Era uma manhã linda e ensolarada, como tinha
sido nos dias anteriores,o termômetro marcava 45ºC,pela terceira vez na
semana,o ar estava denso e quente.Um simples andar pelas ruas ja deixava
cansado,mas eu sabia que não podia relaxar com minhas obrigações.Eu estava
sentado em minha poltrona de veludo ao lado de minha escrivaninha de trabalho e
de frente a janela,observando o movimento lá fora.
Eu trabalhava em um escritório chique da
Policia Federal do Estado do Rio de Janeiro e vez ou outra saia em missões de
campo,agora com mais frequência,devido a baixa do pessoal de campo.Um dos meus
melhores amigos era o meu parceiro de trabalho,Caio,mas muitos lhe chamam de
nicotina,por causa do cigarro que ele nunca tira da boca.
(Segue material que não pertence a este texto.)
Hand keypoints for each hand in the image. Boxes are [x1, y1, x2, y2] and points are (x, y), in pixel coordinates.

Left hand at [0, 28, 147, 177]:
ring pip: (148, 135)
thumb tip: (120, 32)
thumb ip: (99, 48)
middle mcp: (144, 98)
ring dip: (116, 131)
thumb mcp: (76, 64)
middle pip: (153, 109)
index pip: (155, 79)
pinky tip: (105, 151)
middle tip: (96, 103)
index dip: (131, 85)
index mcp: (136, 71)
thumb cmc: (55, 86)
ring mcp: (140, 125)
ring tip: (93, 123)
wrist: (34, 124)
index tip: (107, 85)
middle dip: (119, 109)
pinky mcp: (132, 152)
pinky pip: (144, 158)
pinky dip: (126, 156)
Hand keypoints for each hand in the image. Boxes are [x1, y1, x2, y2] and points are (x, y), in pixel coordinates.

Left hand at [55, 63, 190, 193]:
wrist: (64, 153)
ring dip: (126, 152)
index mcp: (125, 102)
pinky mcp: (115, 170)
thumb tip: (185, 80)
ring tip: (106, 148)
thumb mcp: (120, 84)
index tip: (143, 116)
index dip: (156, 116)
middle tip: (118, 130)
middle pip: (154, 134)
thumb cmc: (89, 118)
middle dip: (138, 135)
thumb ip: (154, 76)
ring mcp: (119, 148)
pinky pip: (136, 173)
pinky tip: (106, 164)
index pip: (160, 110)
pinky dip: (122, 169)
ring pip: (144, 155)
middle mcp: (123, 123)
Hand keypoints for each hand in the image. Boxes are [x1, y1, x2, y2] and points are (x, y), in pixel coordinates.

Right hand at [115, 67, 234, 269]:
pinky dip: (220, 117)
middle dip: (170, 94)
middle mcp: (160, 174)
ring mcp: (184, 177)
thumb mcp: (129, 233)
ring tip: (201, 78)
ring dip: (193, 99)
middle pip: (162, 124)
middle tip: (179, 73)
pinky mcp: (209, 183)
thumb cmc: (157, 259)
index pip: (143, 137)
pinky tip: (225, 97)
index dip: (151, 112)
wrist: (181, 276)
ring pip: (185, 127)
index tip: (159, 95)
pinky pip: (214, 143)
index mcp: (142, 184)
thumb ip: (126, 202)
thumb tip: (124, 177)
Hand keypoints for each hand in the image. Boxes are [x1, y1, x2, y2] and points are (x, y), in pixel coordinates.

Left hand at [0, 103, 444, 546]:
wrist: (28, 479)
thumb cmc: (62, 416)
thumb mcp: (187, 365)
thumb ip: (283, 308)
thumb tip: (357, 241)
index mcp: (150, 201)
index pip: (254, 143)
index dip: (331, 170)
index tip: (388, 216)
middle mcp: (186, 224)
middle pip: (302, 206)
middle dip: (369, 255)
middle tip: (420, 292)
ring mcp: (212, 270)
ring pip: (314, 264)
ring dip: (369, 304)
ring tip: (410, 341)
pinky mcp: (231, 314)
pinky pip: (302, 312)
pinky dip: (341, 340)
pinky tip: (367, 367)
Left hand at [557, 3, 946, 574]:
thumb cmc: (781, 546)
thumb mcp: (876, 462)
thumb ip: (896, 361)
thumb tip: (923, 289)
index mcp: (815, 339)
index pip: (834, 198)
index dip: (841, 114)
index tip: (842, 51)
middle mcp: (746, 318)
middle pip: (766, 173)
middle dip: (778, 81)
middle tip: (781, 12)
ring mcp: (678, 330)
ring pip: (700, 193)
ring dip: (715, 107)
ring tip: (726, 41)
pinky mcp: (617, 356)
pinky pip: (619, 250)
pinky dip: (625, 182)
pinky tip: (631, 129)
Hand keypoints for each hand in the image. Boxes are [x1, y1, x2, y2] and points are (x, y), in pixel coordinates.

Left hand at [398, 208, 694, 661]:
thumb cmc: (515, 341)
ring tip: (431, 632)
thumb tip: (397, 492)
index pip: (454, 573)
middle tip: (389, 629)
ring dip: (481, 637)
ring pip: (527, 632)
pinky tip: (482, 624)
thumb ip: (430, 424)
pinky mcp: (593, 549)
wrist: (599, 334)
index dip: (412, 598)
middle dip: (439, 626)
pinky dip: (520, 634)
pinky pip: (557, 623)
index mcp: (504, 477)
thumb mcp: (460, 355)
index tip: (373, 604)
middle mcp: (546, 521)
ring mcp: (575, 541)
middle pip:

Nos últimos dias,a gente vinha trabalhando em
um caso interessante:artigos religiosos e supostamente místicos estão sendo
roubados com freqüência e os principais suspeitos são os membros de um grupo secreto
existente à alguns anos.
Eram 15:35 quando meu celular tocou:
__Alô,Jason?! Alôôôô!_Pela voz eu já sabia
que era o Caio!
__O que você quer cara,eu to trabalhando!
__Seu idiota!Era sobre isso que eu queria
falar.Eu segui o rastro de um desses doidos com cara de nerd.
__Sério?! Onde você está? Eu já estou
indo.__Disse eu enquanto me levantava pegando as chaves do carro.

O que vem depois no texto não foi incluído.